Description of the task: Render every line of text in the items below as a Markdown table with the columns "Row" and "Text", numbering the rows and leaving out blank lines.

Dataset:
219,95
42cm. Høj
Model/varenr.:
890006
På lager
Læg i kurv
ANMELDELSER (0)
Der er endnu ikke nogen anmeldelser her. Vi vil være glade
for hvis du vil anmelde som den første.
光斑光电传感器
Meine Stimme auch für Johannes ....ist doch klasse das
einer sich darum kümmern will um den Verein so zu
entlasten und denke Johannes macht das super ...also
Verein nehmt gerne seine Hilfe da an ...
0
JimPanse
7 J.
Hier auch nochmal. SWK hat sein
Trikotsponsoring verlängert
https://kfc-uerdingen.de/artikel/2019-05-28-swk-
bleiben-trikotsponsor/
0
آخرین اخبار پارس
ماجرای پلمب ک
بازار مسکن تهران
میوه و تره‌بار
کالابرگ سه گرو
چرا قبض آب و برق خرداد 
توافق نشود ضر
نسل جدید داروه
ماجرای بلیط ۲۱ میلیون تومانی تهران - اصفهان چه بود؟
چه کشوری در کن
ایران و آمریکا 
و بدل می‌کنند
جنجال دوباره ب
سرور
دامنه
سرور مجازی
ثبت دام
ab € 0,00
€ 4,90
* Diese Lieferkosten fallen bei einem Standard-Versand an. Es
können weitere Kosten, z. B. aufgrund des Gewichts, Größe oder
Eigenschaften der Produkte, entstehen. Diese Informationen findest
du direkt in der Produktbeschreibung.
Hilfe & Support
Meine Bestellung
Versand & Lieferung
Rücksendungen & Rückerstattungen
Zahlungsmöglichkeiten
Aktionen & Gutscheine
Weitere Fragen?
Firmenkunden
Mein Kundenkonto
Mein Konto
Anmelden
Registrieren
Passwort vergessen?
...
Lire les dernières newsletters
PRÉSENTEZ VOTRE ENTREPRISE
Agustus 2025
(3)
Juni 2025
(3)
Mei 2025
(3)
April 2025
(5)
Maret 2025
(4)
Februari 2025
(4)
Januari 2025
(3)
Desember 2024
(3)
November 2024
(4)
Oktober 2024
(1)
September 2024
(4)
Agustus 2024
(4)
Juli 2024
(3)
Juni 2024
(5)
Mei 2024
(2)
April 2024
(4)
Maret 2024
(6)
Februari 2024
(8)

Answer for this exercise:
| Row | Text |
|---|---|
| 1 | 219,95 |
| 2 | 42cm. Høj |
| 3 | Model/varenr.: |
| 4 | 890006 |
| 5 | På lager |
| 6 | Læg i kurv |
| 7 | ANMELDELSER (0) |
| 8 | Der er endnu ikke nogen anmeldelser her. Vi vil være glade |
| 9 | for hvis du vil anmelde som den første. |
| 10 | 光斑光电传感器 |
| 11 | Meine Stimme auch für Johannes ....ist doch klasse das |
| 12 | einer sich darum kümmern will um den Verein so zu |
| 13 | entlasten und denke Johannes macht das super ...also |
| 14 | Verein nehmt gerne seine Hilfe da an ... |
| 15 | 0 |
| 16 | JimPanse |
| 17 | 7 J. |
| 18 | Hier auch nochmal. SWK hat sein |
| 19 | Trikotsponsoring verlängert |
| 20 | https://kfc-uerdingen.de/artikel/2019-05-28-swk- |
| 21 | bleiben-trikotsponsor/ |
| 22 | 0 |
| 23 | آخرین اخبار پارس |
| 24 | ماجرای پلمب ک |
| 25 | بازار مسکن تهران |
| 26 | میوه و تره‌بار |
| 27 | کالابرگ سه گرو |
| 28 | چرا قبض آب و برق خرداد  |
| 29 | توافق نشود ضر |
| 30 | نسل جدید داروه |
| 31 | ماجرای بلیط ۲۱ میلیون تومانی تهران - اصفهان چه بود؟ |
| 32 | چه کشوری در کن |
| 33 | ایران و آمریکا  |
| 34 | و بدل می‌کنند |
| 35 | جنجال دوباره ب |
| 36 | سرور |
| 37 | دامنه |
| 38 | سرور مجازی |
| 39 | ثبت دام |
| 40 | ab € 0,00 |
| 41 | € 4,90 |
| 42 | * Diese Lieferkosten fallen bei einem Standard-Versand an. Es |
| 43 | können weitere Kosten, z. B. aufgrund des Gewichts, Größe oder |
| 44 | Eigenschaften der Produkte, entstehen. Diese Informationen findest |
| 45 | du direkt in der Produktbeschreibung. |
| 46 | Hilfe & Support |
| 47 | Meine Bestellung |
| 48 | Versand & Lieferung |
| 49 | Rücksendungen & Rückerstattungen |
| 50 | Zahlungsmöglichkeiten |
| 51 | Aktionen & Gutscheine |
| 52 | Weitere Fragen? |
| 53 | Firmenkunden |
| 54 | Mein Kundenkonto |
| 55 | Mein Konto |
| 56 | Anmelden |
| 57 | Registrieren |
| 58 | Passwort vergessen? |
| 59 | ... |
| 60 | Lire les dernières newsletters |
| 61 | PRÉSENTEZ VOTRE ENTREPRISE |
| 62 | Agustus 2025 |
| 63 | (3) |
| 64 | Juni 2025 |
| 65 | (3) |
| 66 | Mei 2025 |
| 67 | (3) |
| 68 | April 2025 |
| 69 | (5) |
| 70 | Maret 2025 |
| 71 | (4) |
| 72 | Februari 2025 |
| 73 | (4) |
| 74 | Januari 2025 |
| 75 | (3) |
| 76 | Desember 2024 |
| 77 | (3) |
| 78 | November 2024 |
| 79 | (4) |
| 80 | Oktober 2024 |
| 81 | (1) |
| 82 | September 2024 |
| 83 | (4) |
| 84 | Agustus 2024 |
| 85 | (4) |
| 86 | Juli 2024 |
| 87 | (3) |
| 88 | Juni 2024 |
| 89 | (5) |
| 90 | Mei 2024 |
| 91 | (2) |
| 92 | April 2024 |
| 93 | (4) |
| 94 | Maret 2024 |
| 95 | (6) |
| 96 | Februari 2024 |
| 97 | (8) |